Thank you, to all the Lay away Angels that made Christmas perfect for many families..... Who ever you all are will be blessed for your Secret Santa ( Much Love and thanks to those that have not said it )
Some people think that it is the true meaning of Christmas to give to others,I don't mean presents that they don't truly need but something that they require.Maybe this feeling can spread beyond Christmas?
Wonderful piece Christy.
I only managed to stem the tears because my little one was running in and out.
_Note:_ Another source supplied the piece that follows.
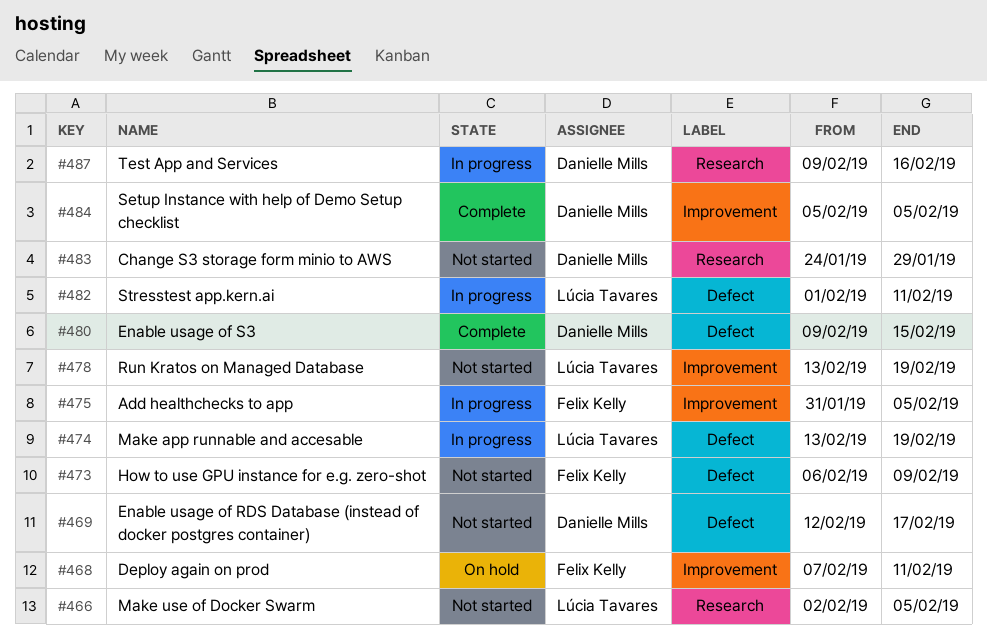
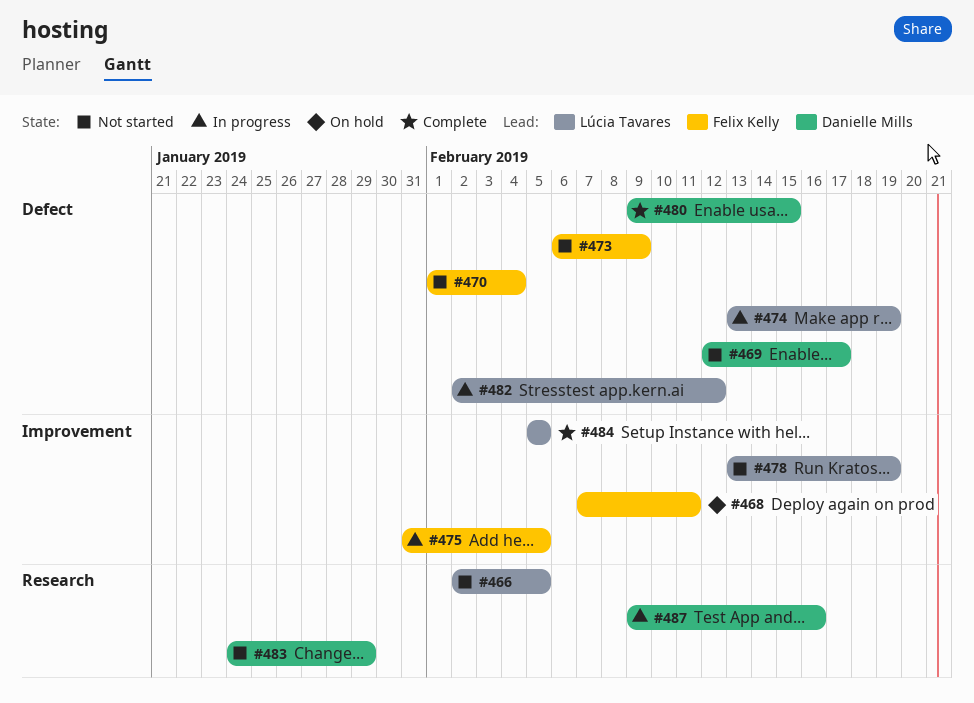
#470: none -> present
#482, start: Feb 1 -> Feb 2
#482, due: Feb 11 -> Feb 12
#484, owner: Danielle Mills -> Lúcia Tavares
May you have a wonderful Christmas and an incredibly successful New Year.
cool.
thanks.
meowy chrismtas all
When I was a teenager (LONG time ago...LOL) my mom's response to my insistence that there was something I just "have to have!" was a saying I just hated: "You think you have a problem because you have no shoes, until you meet someone who has no feet!" I finally got the message as I got older, and take great joy in helping out whenever I can with friends as well as people I don't know. It was the driving force in becoming a Hospice Volunteer many years ago - and I am still grateful to be of service wherever and whenever I can. THAT'S what it's all about when you figure out there are no divisions and we really are all ONE. Blessed Be!
As I sit here with tears running down my cheeks I think of my friend Ricki and how she continues to reach out to me and give me little things I don't have. Last night she took me out to a lovely restaurant and then to a Christmas show. I am continually overwhelmed by her generosity and every time I thank her she says how she has money and is so glad to share it with a friend. Sometimes I feel it's my karma because 20 years ago when I had extra money and living in NYC I gave a homeless guy my sleeping bag and would buy easy food things and hand them out. Even today if I can I pick up a box of granola bars and hand them out to the vets begging on the street corners.
It's the good people that will save this world. The kind and compassionate, the givers not the takers. I thank them all from the bottom of my heart.